Given information.
********
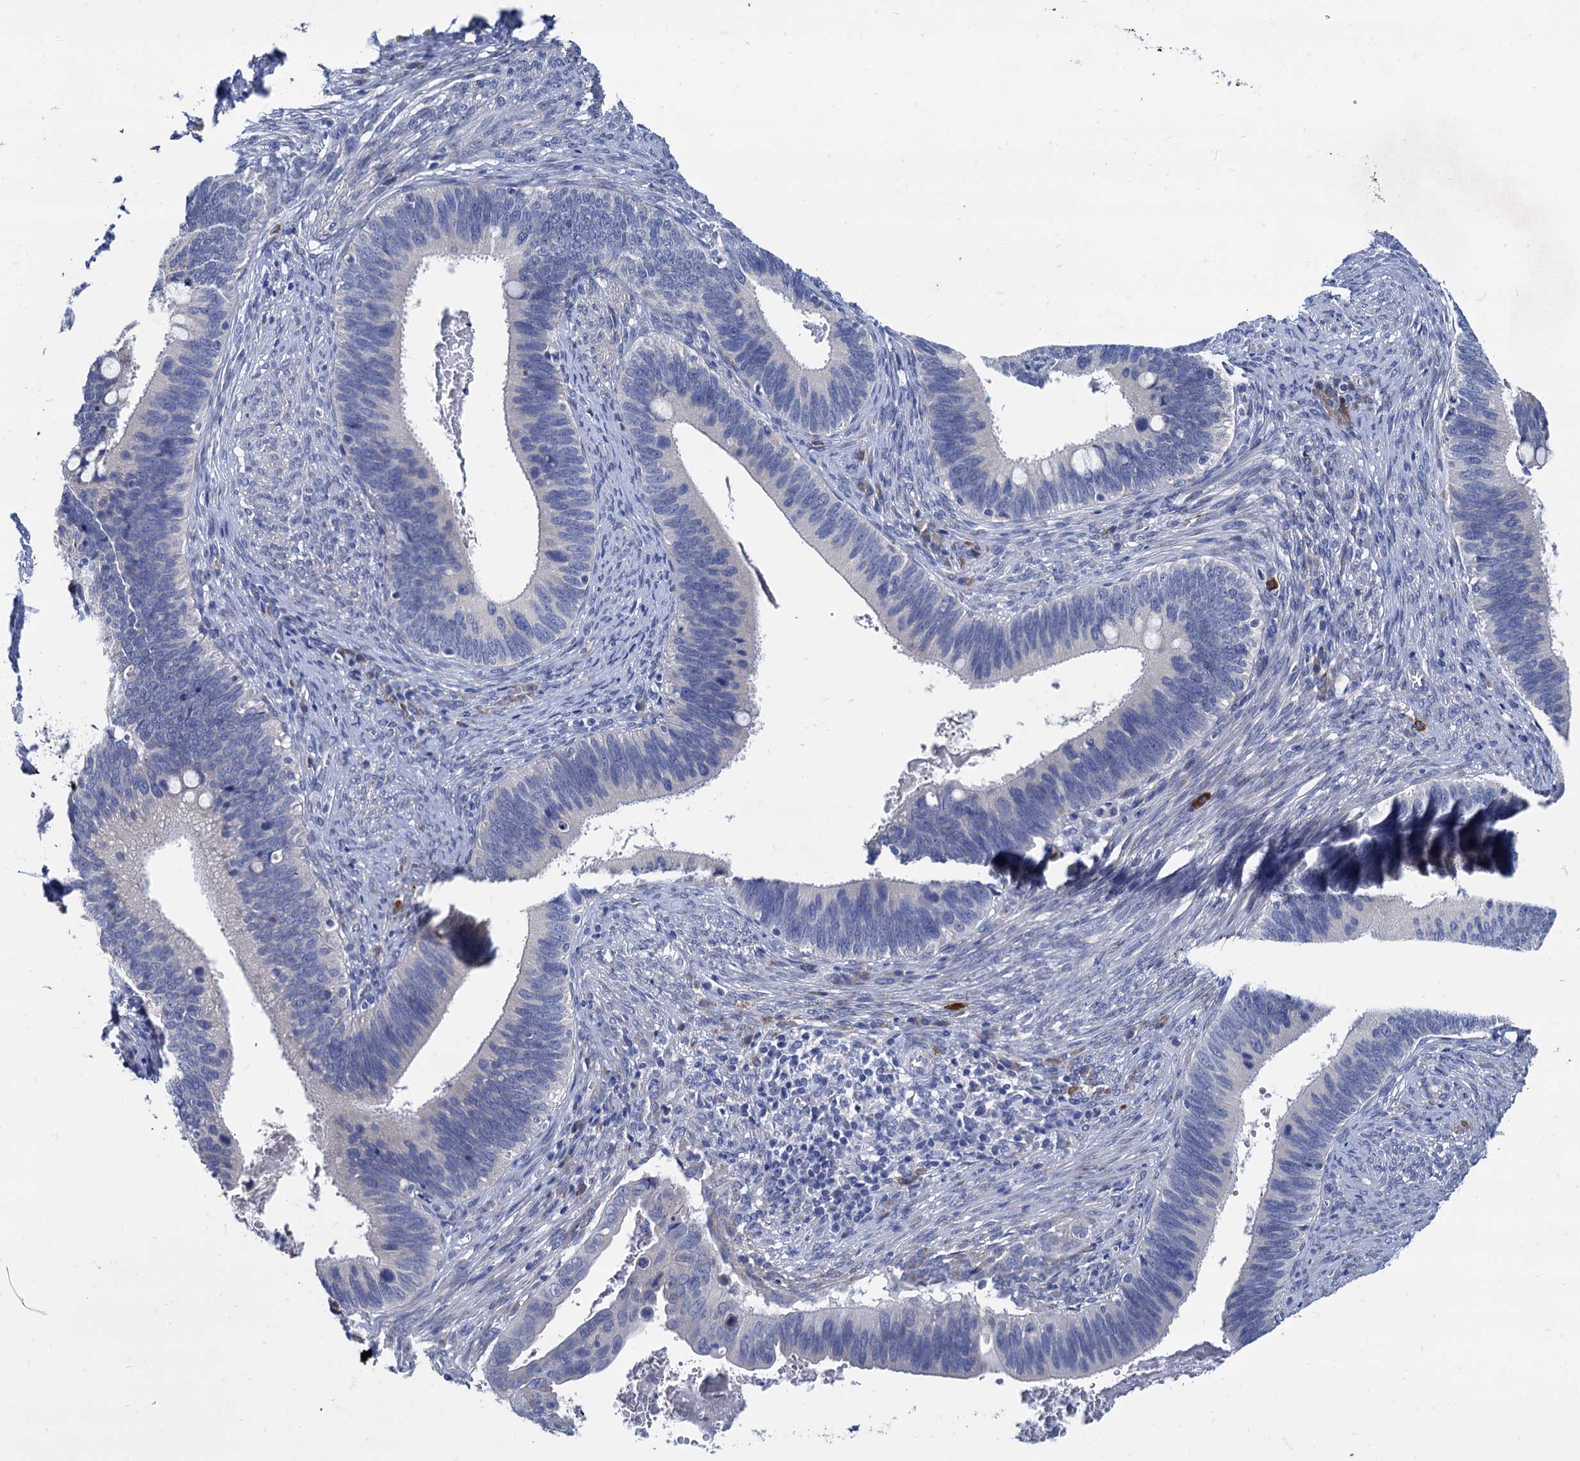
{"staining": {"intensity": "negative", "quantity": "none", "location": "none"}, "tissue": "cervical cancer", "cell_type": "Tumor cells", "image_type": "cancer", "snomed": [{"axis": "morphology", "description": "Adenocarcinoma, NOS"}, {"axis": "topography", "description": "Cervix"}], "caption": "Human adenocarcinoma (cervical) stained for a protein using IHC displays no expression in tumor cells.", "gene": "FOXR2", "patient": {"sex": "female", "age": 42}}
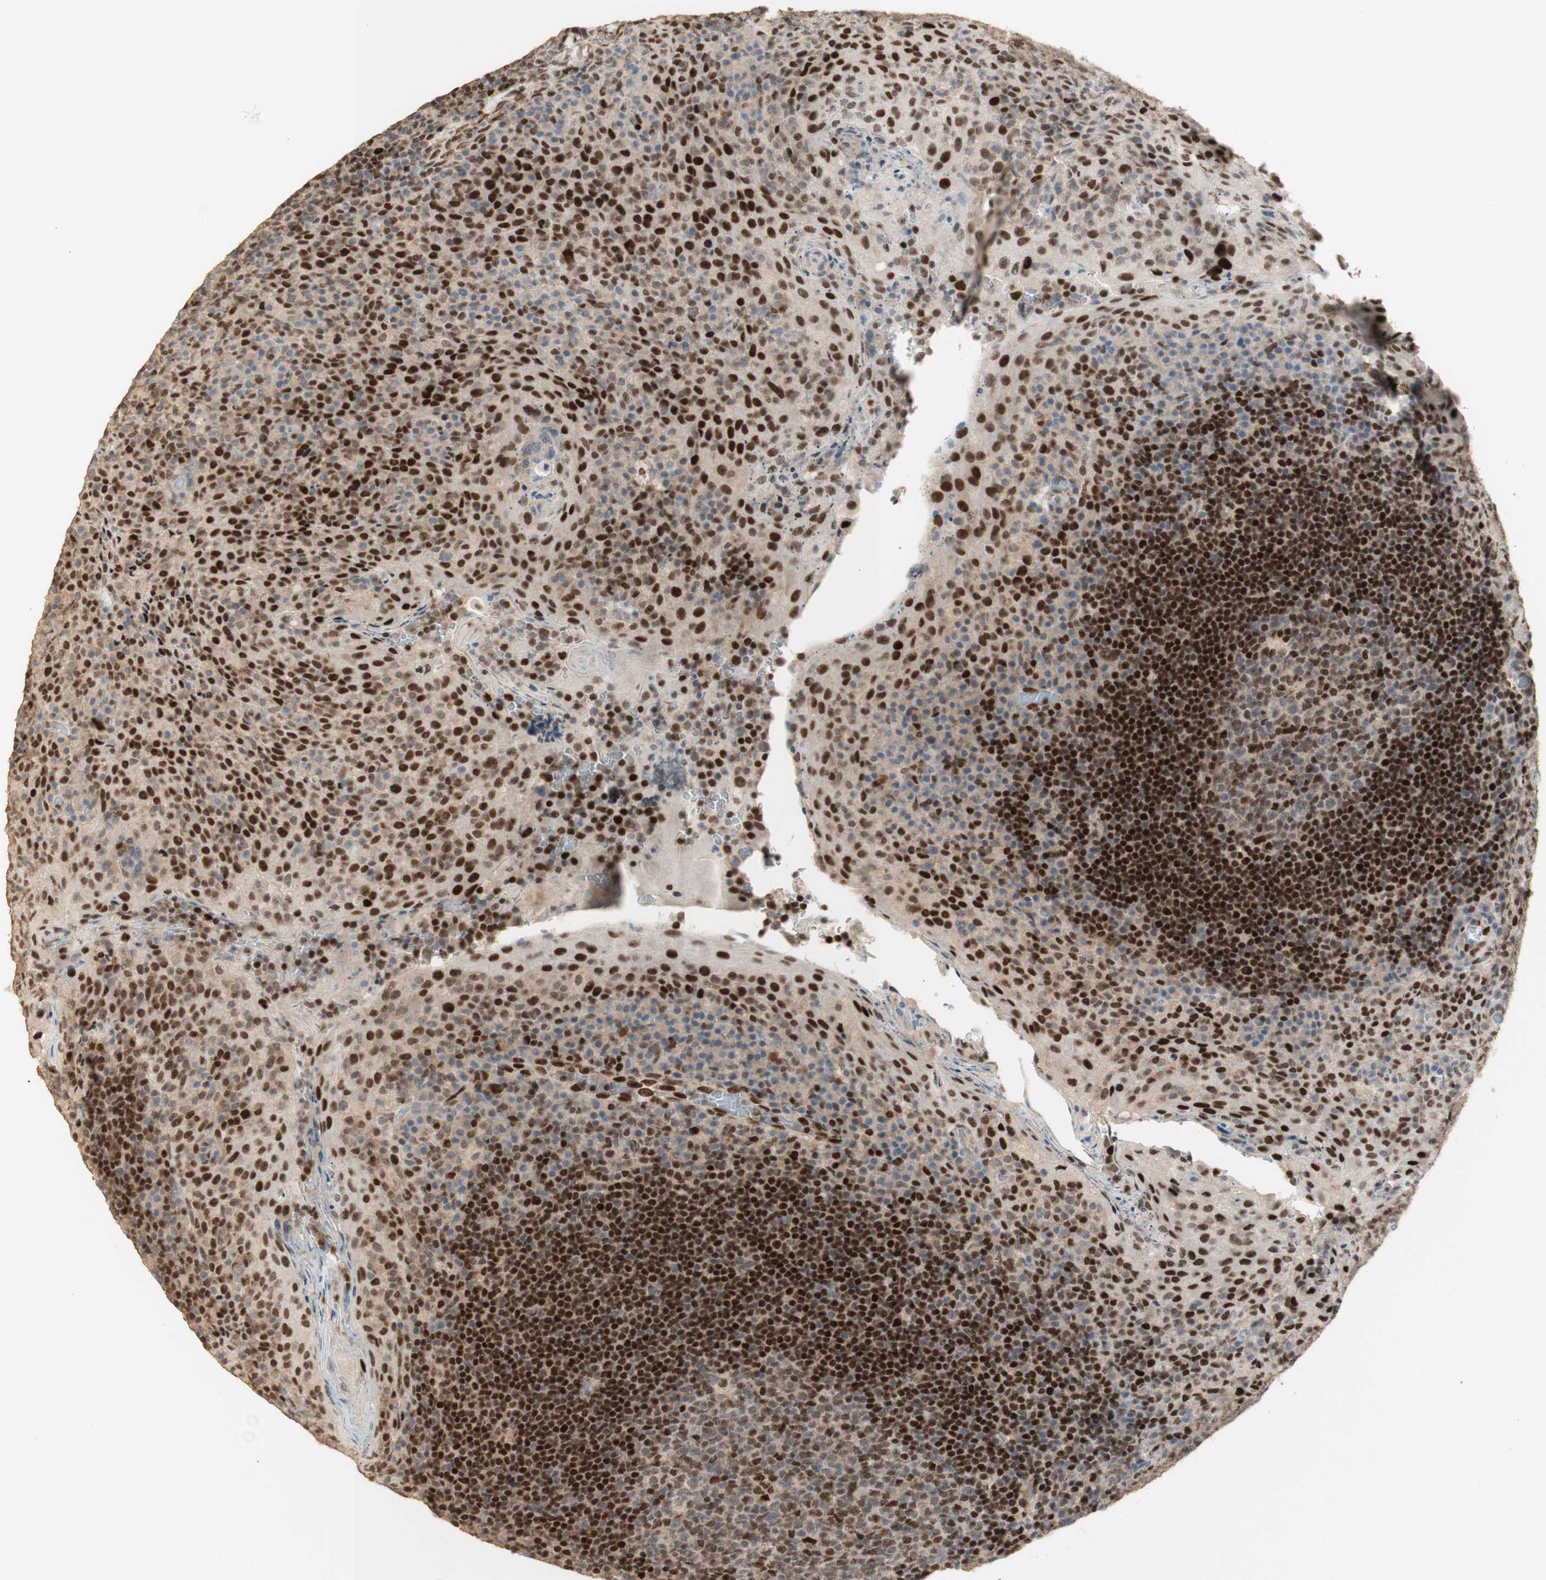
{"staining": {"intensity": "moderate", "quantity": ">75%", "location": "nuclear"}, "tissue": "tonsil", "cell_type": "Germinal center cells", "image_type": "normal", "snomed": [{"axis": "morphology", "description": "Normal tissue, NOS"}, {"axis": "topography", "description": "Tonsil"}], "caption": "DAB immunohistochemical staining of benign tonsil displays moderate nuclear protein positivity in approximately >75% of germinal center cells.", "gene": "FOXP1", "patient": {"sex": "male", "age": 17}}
********
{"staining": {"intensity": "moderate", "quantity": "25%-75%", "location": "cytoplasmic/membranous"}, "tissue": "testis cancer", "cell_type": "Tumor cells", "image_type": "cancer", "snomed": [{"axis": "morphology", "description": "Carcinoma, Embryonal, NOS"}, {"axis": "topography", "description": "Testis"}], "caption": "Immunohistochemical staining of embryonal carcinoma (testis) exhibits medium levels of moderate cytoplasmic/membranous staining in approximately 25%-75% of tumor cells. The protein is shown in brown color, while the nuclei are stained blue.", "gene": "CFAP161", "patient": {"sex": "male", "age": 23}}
********
With pictures omitted, repeat the entries above word for word from the line holding "adenocarcinoma (cervical) stained" down to the line holding "staining of benign", keeping both of those lines.

{"staining": {"intensity": "negative", "quantity": "none", "location": "none"}, "tissue": "cervical cancer", "cell_type": "Tumor cells", "image_type": "cancer", "snomed": [{"axis": "morphology", "description": "Adenocarcinoma, NOS"}, {"axis": "topography", "description": "Cervix"}], "caption": "Human adenocarcinoma (cervical) stained for a protein using IHC displays no expression in tumor cells.", "gene": "FOXR2", "patient": {"sex": "female", "age": 42}}
{"staining": {"intensity": "moderate", "quantity": ">75%", "location": "nuclear"}, "tissue": "tonsil", "cell_type": "Germinal center cells", "image_type": "normal", "snomed": [{"axis": "morphology", "description": "Normal tissue, NOS"}, {"axis": "topography", "description": "Tonsil"}], "caption": "DAB immunohistochemical staining of benign tonsil displays moderate nuclear protein positivity in approximately >75% of germinal center cells.", "gene": "FOXP1", "patient": {"sex": "male", "age": 17}}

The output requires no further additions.